Il Corsivo

“Dimmi qualcosa di bello”

Ho sempre avuto il sospetto che la distanza tra materia e pensiero non fosse così ampia come ci raccontavano.
Forse è stata la prima cosa che ho detto a Davide, quanto ci siamo conosciuti. “Sono un anti-illuminista” gli dissi. Detestavo il modo in cui, in quel eccesso di follia razionale settecentesca, Voltaire e compagni avevano deciso di creare una frattura secca, irrazionale, tra materia e pensiero, arte e scienza, passione e ragione.

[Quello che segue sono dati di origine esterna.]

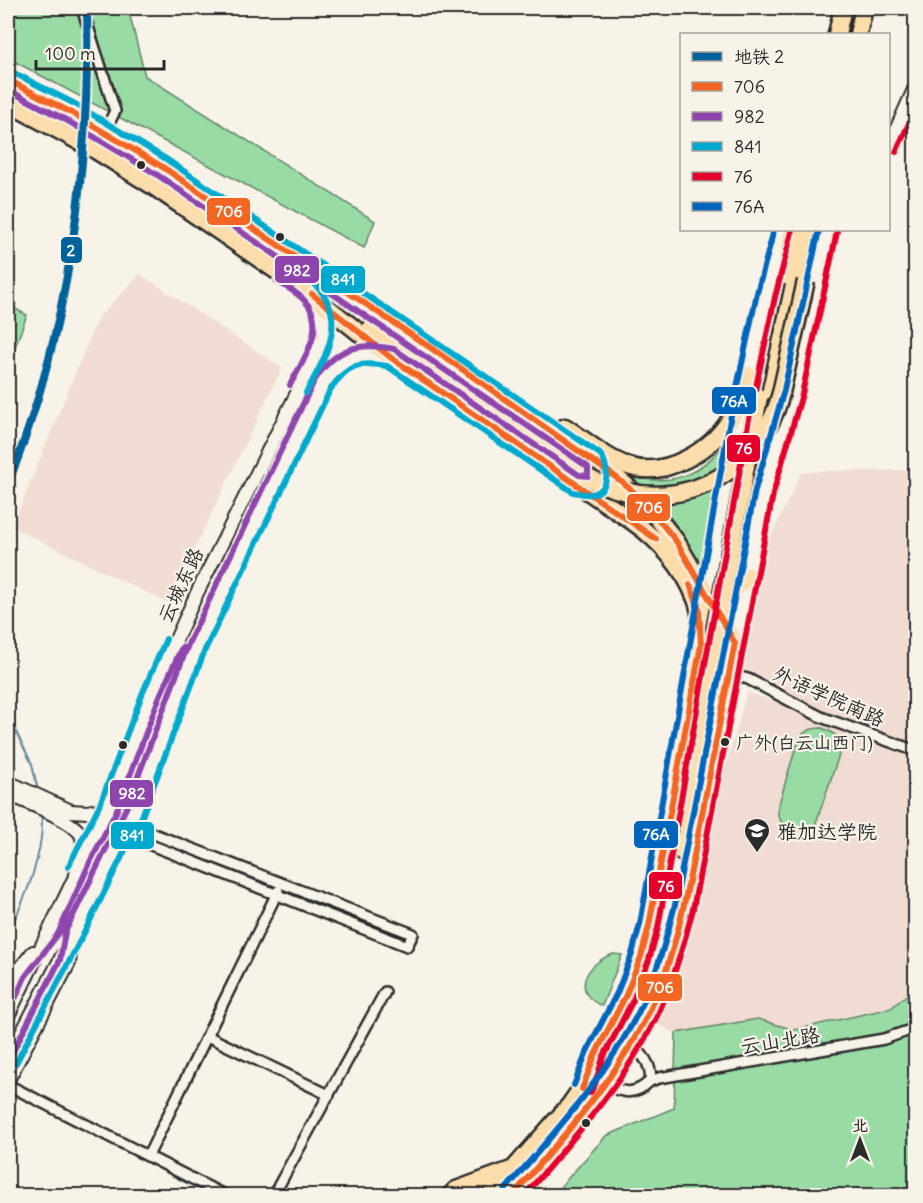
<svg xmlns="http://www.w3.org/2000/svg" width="923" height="1203" viewBox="0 0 923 1203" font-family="Delius,'LXGW WenKai TC',sans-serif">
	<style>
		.built { fill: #f0dcd3 }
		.green { fill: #99dba5; stroke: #628368; stroke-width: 1.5 }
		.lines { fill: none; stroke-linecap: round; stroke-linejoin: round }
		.stream { stroke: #66879f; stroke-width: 2 }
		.street-casing { stroke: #2b2b2b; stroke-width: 14 }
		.secondary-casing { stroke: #2b2b2b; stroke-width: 16 }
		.highway-casing { stroke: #2b2b2b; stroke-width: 21 }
		.street { stroke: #f7f3e8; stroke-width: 9 }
		.secondary { stroke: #f7f3e8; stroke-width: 12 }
		.highway { stroke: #fbddab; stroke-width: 16 }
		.highway-bridge-casing { stroke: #2b2b2b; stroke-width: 21; stroke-linecap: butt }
		.highway-bridge { stroke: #fbddab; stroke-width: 16 }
		.bus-1-casing { stroke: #f7f3e8; stroke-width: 10 }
		.bus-2-casing { stroke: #f7f3e8; stroke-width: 10 }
		.bus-3-casing { stroke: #f7f3e8; stroke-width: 10 }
		.bus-4-casing { stroke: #f7f3e8; stroke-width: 10 }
		.bus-5-casing { stroke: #f7f3e8; stroke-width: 10 }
		.bus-1 { stroke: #f26522; stroke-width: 6 }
		.bus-2 { stroke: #8e44ad; stroke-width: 6 }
		.bus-3 { stroke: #00a9ce; stroke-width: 6 }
		.bus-4 { stroke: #e4002b; stroke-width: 6 }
		.bus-5 { stroke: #0065bd; stroke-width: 6 }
		.metro-1-casing { stroke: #f7f3e8; stroke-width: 12 }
		.metro-1 { stroke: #00629b; stroke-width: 8 }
		.bus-dot { fill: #2b2b2b; stroke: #f7f3e8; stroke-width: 2 }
		.labels { text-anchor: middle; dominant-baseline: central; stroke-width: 4.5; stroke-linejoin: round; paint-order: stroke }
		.bus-label { font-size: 18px; fill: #2b2b2b; stroke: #f7f3e8; text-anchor: start }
		.street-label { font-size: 20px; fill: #2b2b2b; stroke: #f7f3e8 }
		.poi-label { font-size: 20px; fill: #2b2b2b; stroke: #f7f3e8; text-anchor: start }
		.line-badge { stroke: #f7f3e8; stroke-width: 2 }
		.badge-label { font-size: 16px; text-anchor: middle; font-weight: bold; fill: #fff }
	</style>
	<rect width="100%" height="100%" fill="#f7f3e8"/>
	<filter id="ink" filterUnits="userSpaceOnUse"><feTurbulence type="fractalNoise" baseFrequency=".0167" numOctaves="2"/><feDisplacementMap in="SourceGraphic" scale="12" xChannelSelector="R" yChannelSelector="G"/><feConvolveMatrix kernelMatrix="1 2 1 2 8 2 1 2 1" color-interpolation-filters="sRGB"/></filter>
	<g filter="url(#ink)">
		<path class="built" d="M140,274L282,368L168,603L12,527L98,318Z
			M915,470V988L891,1008L794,1030L758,1019L676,1033L654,1023L680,963L700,903V863L706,835L747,692L846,727L742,668L764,551L801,473L822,471Z"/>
		<path class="green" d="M8,8H128L145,76L375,221L364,248L8,58Z
			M8,305L27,315L8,366Z
			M728,441L703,570L673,521L655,502L618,474C670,486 692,482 728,441Z
			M822,728C837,733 842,739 839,755L815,826C804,834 793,830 782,823L778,815V807C783,793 795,742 803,734C808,729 816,728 822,728Z
			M613,954L622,955L602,1006C570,992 586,963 613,954Z
			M915,988V1195L552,1196L606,1136L674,1108L676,1033L758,1019L794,1030L891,1008Z"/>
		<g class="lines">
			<path class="stream" d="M8,716L32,764L38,791
				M8,934C25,898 44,856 42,814"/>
			<defs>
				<path id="street" d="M82,8L115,111L104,133
					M705,668L748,679L821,717L916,751
					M123,834L407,946L413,934L128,824
					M207,1036L329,1095
					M650,1081L659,1078L884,1039L916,1028
					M8,1085L226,1196
					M603,1085C622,1092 634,1097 650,1081C653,1064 641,1054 631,1042
					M148,1156L278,891
					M273,1196L385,992"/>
				<path id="secondary" d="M888,148L916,85
					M747,383L773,263L783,230
					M708,598L743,403
					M735,643L764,492L793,392L828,230
					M8,782L71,811L87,812L108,808
					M8,794C24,801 70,819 80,833C84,839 83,849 83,856
					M110,802L134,812
					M8,993L17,972L33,952
					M8,1016L108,808L151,695L197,593L324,339L325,321L316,301
					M8,1059L73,935L134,812L197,646L322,385C340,356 356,351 389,357
					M8,1080L69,963L71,947"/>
				<path id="highway" d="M837,34L843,8
					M858,34L864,8
					M8,80L70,112L161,166L459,367L617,478L642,499L676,541L735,643L684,907C675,943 665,978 649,1011C615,1080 562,1138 512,1196
					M8,103L97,151L153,186L312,295L390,357L632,521C659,540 684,567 696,599C702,613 701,630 701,645L649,926L634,976L616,1017L595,1055L587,1080
					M785,276L793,230
					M370,329L436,374
					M769,399L806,230
					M565,427C585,440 605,458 628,466C666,479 712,450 731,418C738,405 743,390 748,375
					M712,596C727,596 738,587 748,576
					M683,853L689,818
					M450,1196L456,1190L511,1170
					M490,1196L569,1106L593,1072"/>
			</defs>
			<use href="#street" class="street-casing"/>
			<use href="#secondary" class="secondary-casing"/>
			<use href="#highway" class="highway-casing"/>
			<use href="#street" class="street"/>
			<use href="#secondary" class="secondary"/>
			<use href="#highway" class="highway"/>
			<defs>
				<path id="highway-bridge" d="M436,374C468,395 499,417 531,438C553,454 575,473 599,483C638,500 682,499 718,478C751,458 772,429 781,393L806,281
					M680,817L759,397"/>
			</defs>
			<use href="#highway-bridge" class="highway-bridge-casing"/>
			<use href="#highway-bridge" class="highway-bridge"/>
			<defs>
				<path id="bus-1" d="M8,80L70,112L161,166L459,367L617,478L642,499L676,541L735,643C723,705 711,768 699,830C687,891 677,953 650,1010C616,1079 563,1137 512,1196
					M312,294L390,357L656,539
					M582,1089L595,1055L625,997L641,957L649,926L701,645L699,608L690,585"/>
				<path id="bus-2" d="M8,90L66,120L156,174L588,467V476L579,475L394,349C356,341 335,349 314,381L189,642L126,808L65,932L60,960L8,1061
					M277,281C286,287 297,292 304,300C329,325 303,360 290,385
					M16,997L25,977L58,934L91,860L116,812L159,698L182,647"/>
				<path id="bus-3" d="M12,72L75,104L166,159L600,454C609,464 611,491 592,494C586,495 578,493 573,492L387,366C358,361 347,365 330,390L205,650L142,816L81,939L16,1063
					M287,267C297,273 309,279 318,288C349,321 323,361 306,393
					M68,867L100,804L143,692L166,639"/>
				<path id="bus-4" d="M896,152L916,108
					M590,1093L595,1084L603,1058L633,1000L649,960L658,928L748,424L775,297L792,232
					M524,1196C573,1139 625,1082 658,1014C674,980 684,944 693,909L773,494L802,394L837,232"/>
				<path id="bus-5" d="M574,1085L587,1051L617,993L632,954L640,924L730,420L757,293L774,230
					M505,1190C555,1132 608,1075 642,1005C657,973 666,939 675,905L755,490L784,390L819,230"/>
			</defs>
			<use href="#bus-1" class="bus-1-casing"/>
			<use href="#bus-2" class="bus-2-casing"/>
			<use href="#bus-3" class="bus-3-casing"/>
			<use href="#bus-4" class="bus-4-casing"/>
			<use href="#bus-5" class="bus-5-casing"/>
			<use href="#bus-1" class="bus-1"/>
			<use href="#bus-2" class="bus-2"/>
			<use href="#bus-3" class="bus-3"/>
			<use href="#bus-4" class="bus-4"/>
			<use href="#bus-5" class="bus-5"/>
			<defs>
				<path id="metro-1" d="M8,484C68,334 90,169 87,8"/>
			</defs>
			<use href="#metro-1" class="metro-1-casing"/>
			<use href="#metro-1" class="metro-1"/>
		</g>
	</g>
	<defs>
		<symbol id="university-pin" viewBox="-11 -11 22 30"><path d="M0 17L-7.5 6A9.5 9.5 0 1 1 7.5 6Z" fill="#2b2b2b" stroke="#f7f3e8"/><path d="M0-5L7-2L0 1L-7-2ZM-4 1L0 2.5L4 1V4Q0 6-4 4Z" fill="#fff"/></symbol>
	</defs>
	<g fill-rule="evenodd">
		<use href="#university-pin" x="742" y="816" width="30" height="40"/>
	</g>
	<g class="bus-dot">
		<circle cx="141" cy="165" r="5"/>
		<circle cx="280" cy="237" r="5"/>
		<circle cx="725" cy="742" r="5"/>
		<circle cx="123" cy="745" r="5"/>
		<circle cx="586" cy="1123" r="5"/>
	</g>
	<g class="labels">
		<g class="bus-label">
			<text x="736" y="742">广外(白云山西门)</text>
		</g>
		<g class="street-label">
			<text transform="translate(180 585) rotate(-65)">云城东路</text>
			<text transform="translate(829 696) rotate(24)">外语学院南路</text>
			<text transform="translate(780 1040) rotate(-9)">云山北路</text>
		</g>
		<g class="poi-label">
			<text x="777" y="831">雅加达学院</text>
		</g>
	</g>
	<g class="line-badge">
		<rect x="206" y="197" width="45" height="29" rx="6" fill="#f26522"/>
		<rect x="60" y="236" width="23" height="28" rx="6" fill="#00629b"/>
		<rect x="274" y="255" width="46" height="29" rx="6" fill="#8e44ad"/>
		<rect x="320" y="265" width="46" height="29" rx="6" fill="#00a9ce"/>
		<rect x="711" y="386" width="46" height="29" rx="6" fill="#0065bd"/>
		<rect x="726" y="434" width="35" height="29" rx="6" fill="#e4002b"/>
		<rect x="626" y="493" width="45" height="29" rx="6" fill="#f26522"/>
		<rect x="109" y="779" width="45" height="29" rx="6" fill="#8e44ad"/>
		<rect x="633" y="820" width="46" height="29" rx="6" fill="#0065bd"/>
		<rect x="110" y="821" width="45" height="29" rx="6" fill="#00a9ce"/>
		<rect x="648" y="871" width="35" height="29" rx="6" fill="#e4002b"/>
		<rect x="637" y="973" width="46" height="29" rx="6" fill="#f26522"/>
	</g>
	<g class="badge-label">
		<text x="229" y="217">706</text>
		<text x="71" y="256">2</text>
		<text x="297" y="276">982</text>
		<text x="343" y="285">841</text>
		<text x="734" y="407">76A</text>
		<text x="744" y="454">76</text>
		<text x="649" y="513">706</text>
		<text x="132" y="799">982</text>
		<text x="656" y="840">76A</text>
		<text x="132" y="841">841</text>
		<text x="666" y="892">76</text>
		<text x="660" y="993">706</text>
	</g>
	<rect width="923" height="1203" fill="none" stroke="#f7f3e8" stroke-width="30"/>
	<rect x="15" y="15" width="893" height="1173" fill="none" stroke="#2b2b2b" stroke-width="2" filter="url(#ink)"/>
	<rect x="680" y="33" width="210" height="198" fill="#f7f3e8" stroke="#a5a39c" stroke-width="1.5"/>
	<rect x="692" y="52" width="30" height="9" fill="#00629b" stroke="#a5a39c" stroke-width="1.5"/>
	<text x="734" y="63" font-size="18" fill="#2b2b2b">地铁 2</text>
	<rect x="692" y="82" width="30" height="9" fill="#f26522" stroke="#a5a39c" stroke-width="1.5"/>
	<text x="734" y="93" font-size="18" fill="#2b2b2b">706</text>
	<rect x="692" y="112" width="30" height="9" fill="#8e44ad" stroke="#a5a39c" stroke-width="1.5"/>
	<text x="734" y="123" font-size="18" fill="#2b2b2b">982</text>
	<rect x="692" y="142" width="30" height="9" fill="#00a9ce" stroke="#a5a39c" stroke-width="1.5"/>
	<text x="734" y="153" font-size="18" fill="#2b2b2b">841</text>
	<rect x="692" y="172" width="30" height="9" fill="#e4002b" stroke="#a5a39c" stroke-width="1.5"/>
	<text x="734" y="183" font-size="18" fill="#2b2b2b">76</text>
	<rect x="692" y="202" width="30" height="9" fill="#0065bd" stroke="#a5a39c" stroke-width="1.5"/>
	<text x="734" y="213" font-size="18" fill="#2b2b2b">76A</text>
	<g transform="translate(860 1140)" stroke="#f7f3e8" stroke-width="4.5" paint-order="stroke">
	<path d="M0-4.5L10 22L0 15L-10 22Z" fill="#2b2b2b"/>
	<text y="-9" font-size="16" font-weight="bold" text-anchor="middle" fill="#2b2b2b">北</text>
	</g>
	<path d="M36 60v9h128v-9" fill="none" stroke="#2b2b2b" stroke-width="3"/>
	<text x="45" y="60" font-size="18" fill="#2b2b2b" stroke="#f7f3e8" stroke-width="4.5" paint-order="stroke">100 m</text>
</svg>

Nella delirante foga onnicomprensiva per la stesura dell’Encyclopédie, i padri dell’Età dei Lumi avevano dimenticato metà dell’Universo: l’invisibile. Dimenticato o, peggio, additato come “non reale” solo perché non visibile.
Trecento anni dopo, scomparso l’effetto abbagliante dell’Illuminismo, l’uomo ricomincia a guardarsi attorno, i contorni prima offuscati si fanno più nitidi, i sensi, mai stati solo cinque, riprendono contatto con l’interezza della creazione.
In questo risvegliarsi, in questo “tornare a vedere”, è proprio la scienza che, come Bruto con Cesare, pugnala i suoi padri putativi e con la fisica quantistica si getta alla ricerca romantica della “teoria del tutto”, ci parla di “materia oscura”, di universi paralleli, di campo unificato e, udite udite, della forza senza confini dell’amore.
Si dell’amore. Tutto d’un tratto, l’invisibile per eccellenza viene cercato, indagato, descritto, ipotizzato e tradotto, in un estremo atto di prudenza e di paura, in equazione.
“Dimmi qualcosa di bello” – disse lei.
“(∂ + m) ψ = 0” – rispose lui.
“E’ l’equazione di Dirac, la più bella creata dalla fisica – disse lui – Se due sistemi interagiscono tra loro per un certo periodo di tempo, anche brevissimo, e poi vengono separati, non possiamo più descriverli come due sistemi distinti, ma in qualche modo sottile diventano un unico sistema. Quello che accade a uno di loro continua ad influenzare l’altro, anche se distanti chilometri o anni luce”.
Lei lo guardò e, per la prima volta, pensò che la scienza non era poi così male.